Only one stretch of the data below is needed: the line with "right hip: (281, 176)" through the last line. Output it exactly and drop the pictures.

Start of Data under study

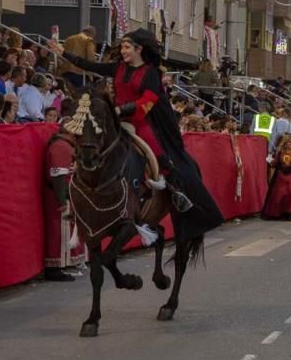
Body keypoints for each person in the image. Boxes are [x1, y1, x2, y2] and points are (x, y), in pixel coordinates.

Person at [49, 31, 225, 245]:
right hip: (116, 120)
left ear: (139, 49)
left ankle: (174, 190)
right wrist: (64, 53)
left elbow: (147, 102)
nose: (122, 52)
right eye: (122, 48)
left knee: (157, 151)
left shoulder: (151, 73)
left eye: (127, 48)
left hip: (140, 121)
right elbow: (90, 66)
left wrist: (120, 110)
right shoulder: (118, 68)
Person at [42, 117, 85, 281]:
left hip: (66, 193)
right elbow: (58, 175)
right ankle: (54, 268)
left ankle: (62, 264)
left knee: (64, 230)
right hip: (59, 196)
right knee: (59, 232)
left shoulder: (67, 145)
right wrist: (61, 200)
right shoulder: (61, 147)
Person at [261, 135, 291, 220]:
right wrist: (270, 161)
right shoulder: (280, 153)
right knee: (279, 194)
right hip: (281, 176)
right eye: (289, 142)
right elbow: (275, 163)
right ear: (285, 143)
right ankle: (280, 213)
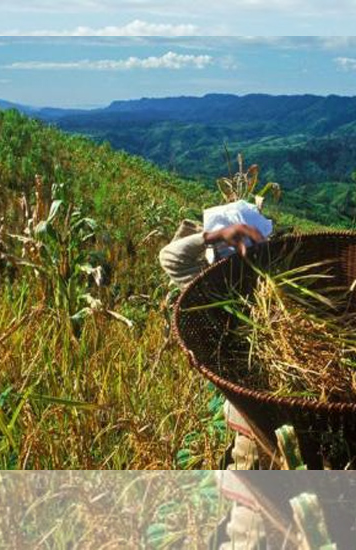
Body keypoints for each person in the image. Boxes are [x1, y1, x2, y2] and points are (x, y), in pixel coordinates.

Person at [159, 199, 272, 549]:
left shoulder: (273, 291)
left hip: (278, 426)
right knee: (250, 516)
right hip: (252, 429)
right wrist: (218, 235)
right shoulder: (208, 291)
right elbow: (172, 258)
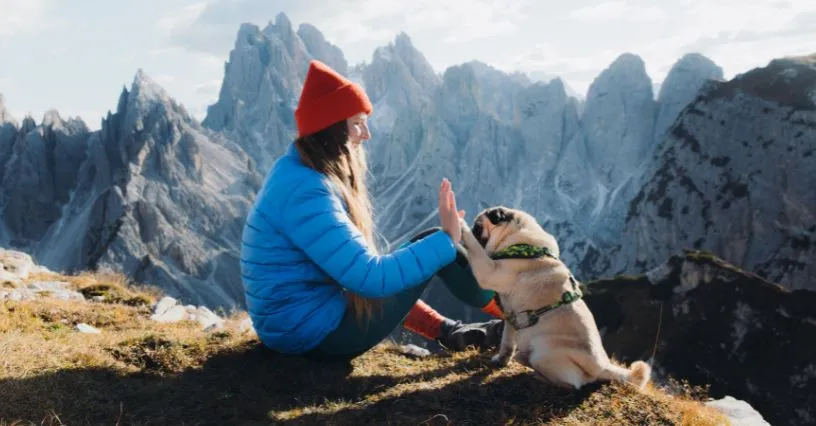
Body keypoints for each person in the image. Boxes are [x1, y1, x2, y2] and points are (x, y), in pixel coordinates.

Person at [241, 60, 504, 359]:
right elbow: (371, 280)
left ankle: (450, 331)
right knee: (442, 247)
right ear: (329, 130)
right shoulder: (306, 192)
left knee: (433, 246)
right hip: (310, 336)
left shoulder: (294, 172)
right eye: (356, 123)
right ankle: (526, 317)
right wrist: (448, 238)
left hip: (295, 325)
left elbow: (358, 280)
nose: (366, 134)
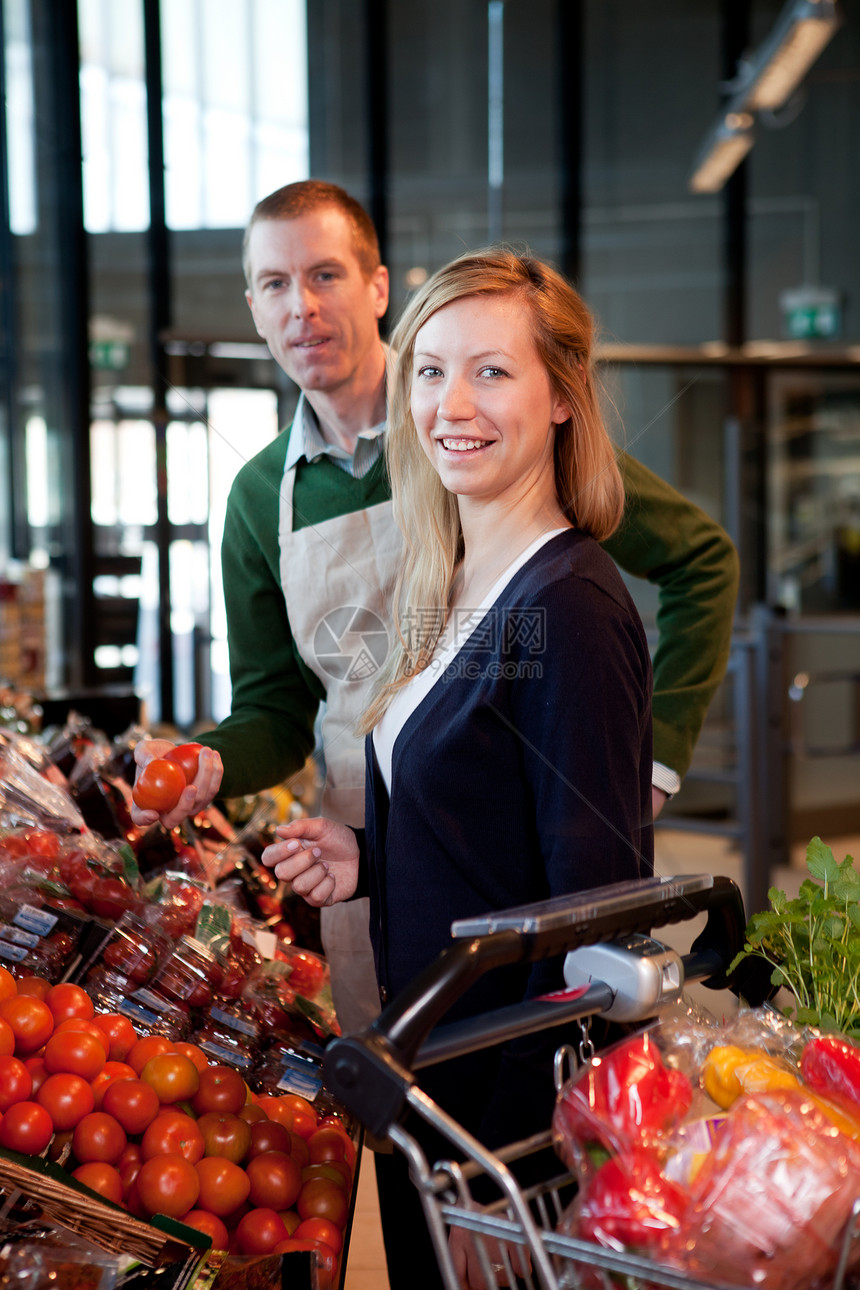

End of Data under study

◆ Written solution
right hip: (281, 176)
right eye: (289, 142)
right elbow: (275, 163)
right ear: (285, 143)
right ankle: (280, 213)
Body keypoints for each person in the image. Boxes are [x1, y1, x2, y2] and points are (x, y), in pixel coordinates.

Person at [159, 199, 272, 549]:
left shoulder: (273, 291)
left hip: (278, 426)
right knee: (250, 516)
right hip: (252, 429)
right wrist: (218, 235)
right shoulder: (208, 291)
right elbow: (172, 258)
Body keypoints for each person in the image. Boxes are [x1, y1, x2, y2] and points are (x, y), in pixel coordinates.

Person at [241, 60, 504, 359]:
right elbow: (371, 280)
left ankle: (450, 331)
right knee: (442, 247)
right ear: (329, 130)
right shoulder: (306, 192)
left knee: (433, 246)
right hip: (310, 336)
left shoulder: (294, 172)
right eye: (356, 123)
right ankle: (526, 317)
right wrist: (448, 238)
left hip: (295, 325)
left elbow: (358, 280)
nose: (366, 134)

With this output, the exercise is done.